CBO Plans to Update Its Baseline Budget Projections. The Congressional Budget Office (CBO) plans to release its updated 10-year baseline budget projections next week. To support the upcoming baseline projections, CBO released four reports that explain how its new health insurance simulation model works. In this new model, CBO updated its data source and revamped how it models consumer and employer behavior. Specifically, the model changes how individuals and families choose among coverage options and how employers account for workers’ preferences when deciding whether to offer employment-based coverage. The model also accounts for proposed changes in policies that can affect coverage. Of note, CBO estimates that in 2018, there were 28.9 million uninsured Americans, up from 27.5 million in 2016. CBO also notes the decrease in the number of people buying individual market insurance outside of the federal- and state-based exchanges. CBO found that in 2016, 7.4 million people bought off-exchange coverage while in 2018 only 4.9 million people bought off-exchange coverage.
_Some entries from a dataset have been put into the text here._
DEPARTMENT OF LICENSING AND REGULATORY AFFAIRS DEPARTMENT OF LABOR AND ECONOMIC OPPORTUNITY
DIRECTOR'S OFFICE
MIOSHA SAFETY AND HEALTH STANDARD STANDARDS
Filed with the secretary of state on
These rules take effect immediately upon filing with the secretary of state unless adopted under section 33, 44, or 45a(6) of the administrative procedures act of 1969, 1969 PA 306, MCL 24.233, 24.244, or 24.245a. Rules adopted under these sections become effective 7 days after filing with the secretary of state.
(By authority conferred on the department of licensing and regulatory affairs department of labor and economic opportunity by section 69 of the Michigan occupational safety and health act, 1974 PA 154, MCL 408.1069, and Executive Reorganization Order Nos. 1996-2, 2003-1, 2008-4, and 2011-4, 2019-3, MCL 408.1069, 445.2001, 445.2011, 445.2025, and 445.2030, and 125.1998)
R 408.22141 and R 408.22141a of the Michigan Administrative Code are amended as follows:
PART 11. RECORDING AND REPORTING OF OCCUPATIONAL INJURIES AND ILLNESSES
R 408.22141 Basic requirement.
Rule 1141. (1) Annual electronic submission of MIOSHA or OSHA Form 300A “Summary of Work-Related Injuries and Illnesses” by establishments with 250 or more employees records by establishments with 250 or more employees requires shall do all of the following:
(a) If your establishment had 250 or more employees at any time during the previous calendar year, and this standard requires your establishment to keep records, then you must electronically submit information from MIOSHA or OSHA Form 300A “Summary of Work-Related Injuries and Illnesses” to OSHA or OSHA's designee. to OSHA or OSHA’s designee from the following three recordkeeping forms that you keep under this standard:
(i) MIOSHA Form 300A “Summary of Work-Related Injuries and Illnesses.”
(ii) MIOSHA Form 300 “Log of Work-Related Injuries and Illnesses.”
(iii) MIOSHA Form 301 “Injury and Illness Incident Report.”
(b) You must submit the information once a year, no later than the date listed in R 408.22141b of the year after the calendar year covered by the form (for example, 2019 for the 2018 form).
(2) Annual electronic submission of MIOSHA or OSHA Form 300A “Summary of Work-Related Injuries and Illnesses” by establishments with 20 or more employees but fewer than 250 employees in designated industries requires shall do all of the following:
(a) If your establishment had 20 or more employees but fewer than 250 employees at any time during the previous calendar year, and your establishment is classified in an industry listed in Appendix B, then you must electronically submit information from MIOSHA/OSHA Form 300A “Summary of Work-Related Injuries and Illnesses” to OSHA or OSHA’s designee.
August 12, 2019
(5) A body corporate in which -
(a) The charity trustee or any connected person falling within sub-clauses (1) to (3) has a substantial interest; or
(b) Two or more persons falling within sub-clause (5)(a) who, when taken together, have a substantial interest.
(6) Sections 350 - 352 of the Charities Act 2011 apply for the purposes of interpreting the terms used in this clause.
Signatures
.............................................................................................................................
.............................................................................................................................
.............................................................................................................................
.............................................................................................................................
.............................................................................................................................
In addition, the number of people buying unsubsidized plans on the exchange also decreased, with 1.6 million purchasing an unsubsidized exchange plan in 2016 and only 1.3 million purchasing an unsubsidized exchange plan in 2018. These findings suggest that individuals not receiving subsidies are dropping coverage. CBO will likely take these numbers into account when establishing the new baseline. These changes could impact how health insurance expansion legislation is scored.
Montana Moved to Reauthorize Medicaid Expansion. The Montana state legislature passed a bill to continue Medicaid expansion in the state, adding new community engagement requirements. Montana’s expansion, which was first passed in 2015, extends Medicaid coverage to those earning up to 138 percent of the federal poverty level. Beginning July 1, 2020, qualifying beneficiaries age 19 to 55 will be required to complete 80 hours of work or community service per month. Failure to comply with the requirements will result in suspension from Medicaid. An individual may be reinstated 180 days after suspension or once they have been compliant with the requirement for 30 days. Governor Steve Bullock (D) is expected to sign the bill. (Last November, Montana voters rejected a ballot initiative that would have extended the state’s Medicaid expansion by raising the tobacco tax.)
Next Week’s Diagnosis: Congress is back for a four-week legislative session before the next recess. In addition to the hearings, we’ll be watching for signs of a major extenders package coming together in the next few weeks as lawmakers work to get their ducks in a row heading into the summer.